In some cases, several fact tables need to be joined, for the purpose of reporting. Cubes join different fact tables, but reports can’t do that.
There are 2 approaches to do this:
- Create a “fact table bridge” table. The bridge table contains the fact key columns of each fact table, plus any filtering columns required.
- Create a new fact table containing all the required measures at the combined grain.
For approach a) some considerations are:
- The fact tables have different grains (if they have the same grain they should be merged). If there are 2 fact tables, it is possible that fact table 1 has 1 row but fact table 2 has 2 rows.
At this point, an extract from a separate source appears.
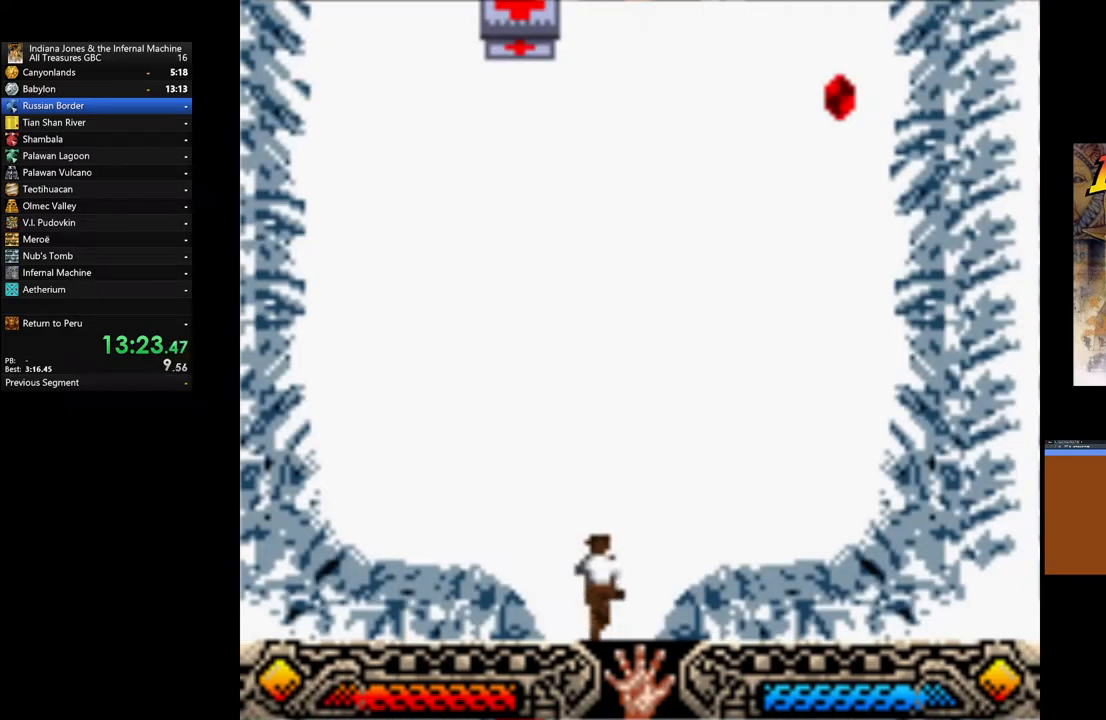
{"buttons": [], "left_stick": "up", "right_stick": "center", "events": []}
- The fact tables need to have a fact key column, which is a unique row identifier. This column needs to be indexed to support the join operation.
- During DW loading, the bridge table needs to be populated after both fact tables are populated.
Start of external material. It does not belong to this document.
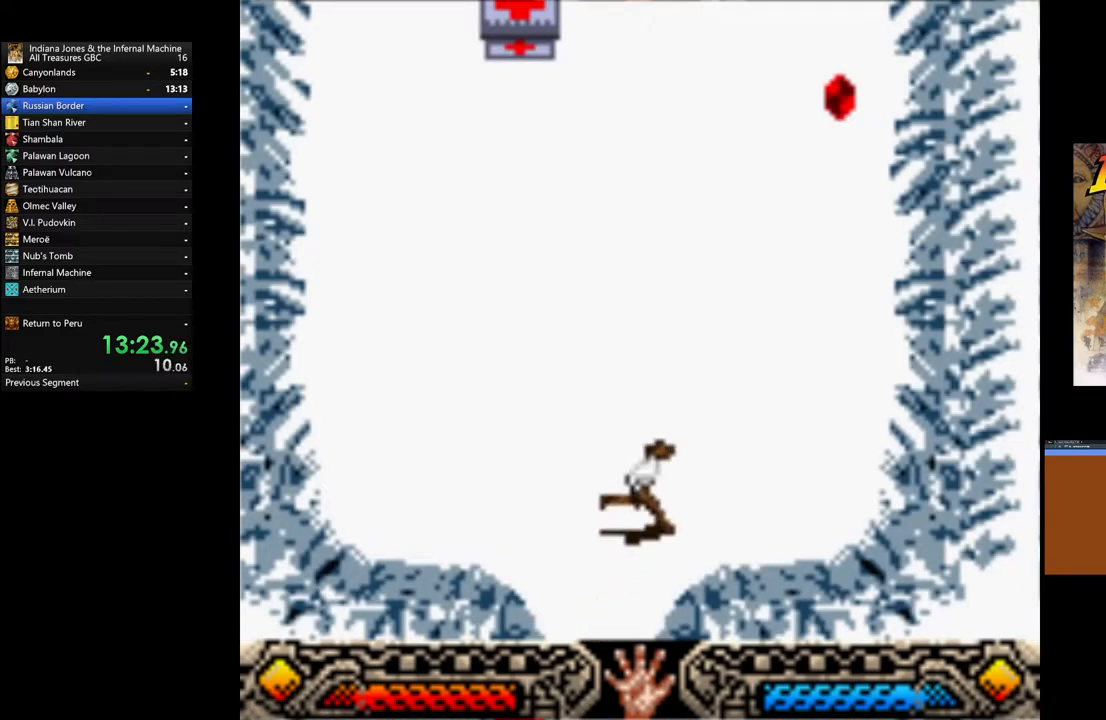
{"buttons": [], "left_stick": "up", "right_stick": "center", "events": []}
- If this approach is taken, the downstream reporting system needs to do daily incremental extraction from this bridge table + fact tables, and persist the joined-up fact data in a wide fact table.
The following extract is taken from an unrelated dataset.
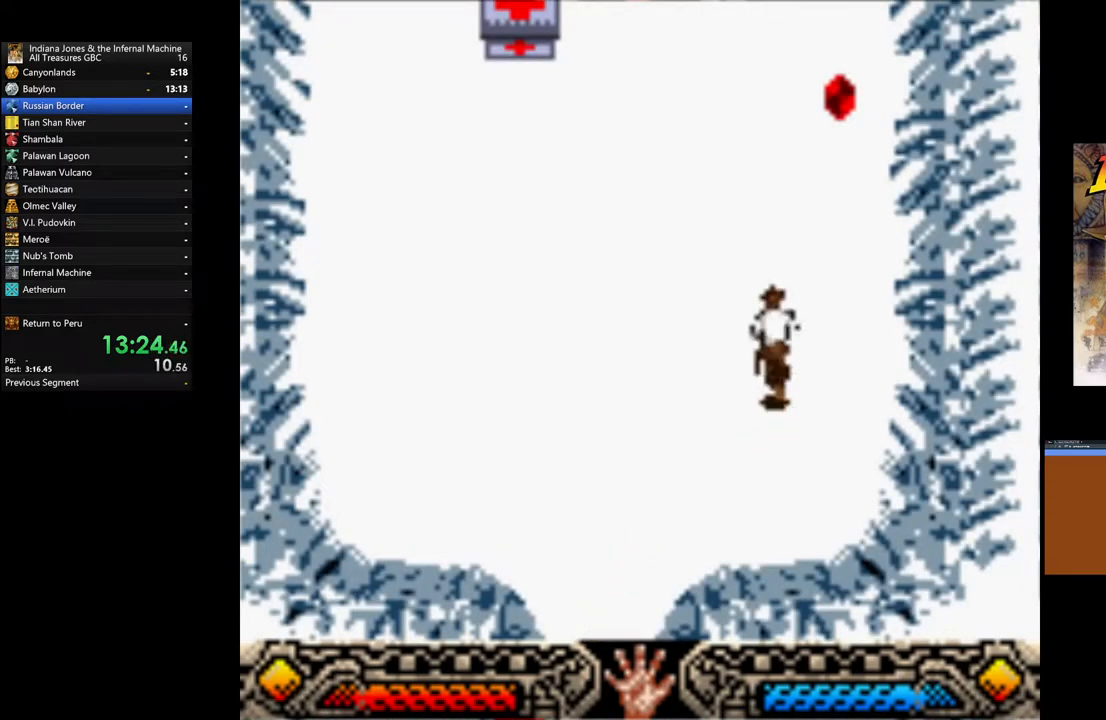
{"buttons": [], "left_stick": "up", "right_stick": "center", "events": [[250, "left_stick", "up-right"], [433, "left_stick", "up"]]}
For approach b) some considerations are:
- It will require extra disk space as fact data is duplicated.
- Report will have shorter query time because there is no need to join any tables.
- It is possible to create a calculated measure involving facts from different fact table and persist it in the combined fact table.
For example, in retail, we have order fact table and delivery fact table. Order fact table contains the customer order, with the grain of 1 row for each order line. Delivery fact table contains the delivery details. One order can be sent in multiple deliveries, and several orders can be sent in one delivery.
To get all the cost information of an order, we need to join these 2 fact tables. We group by order ID, and sum up the cost of goods sales column (COGS), and the delivery cost column (DC). Joining the 2 fact tables is a lot easier because we have this bridge table, which contains the row identifier for both fact table (the fact key column).
Example of a calculation involving the two fact table is the total cost of an order, which is the sum of COGS and DC. Another example is the delivery lead times, defined as the elapsed days from the order date to the delivery date. Note: it’s the first order date and the last delivery date for that order. Meaning that, if an order is sent in multiple deliveries, then we take the last delivery date. If several orders are sent in one delivery, then we take the first order date.
The bridge table contains the fact key from both fact tables, i.e. OrderFactKey and DeliveryFactKey. The bridge table also contains several filtering columns, such as: OrderDateKey, DeliveryDateKey, CustomerKey, ProductKey, Order Number. These filtering columns allow the reports to filter the big bridge table (could be 500 million rows) to just rows for a particular date or a particular order.
The filtering columns need to be indexed. Alternatively, if all fact tables are periodic snapshot fact tables, the bridge table can be partitioned on the SnapshotDateKey. Giving the bridge table a PK is optional, but the advantage is to be able to uniquely identify a row.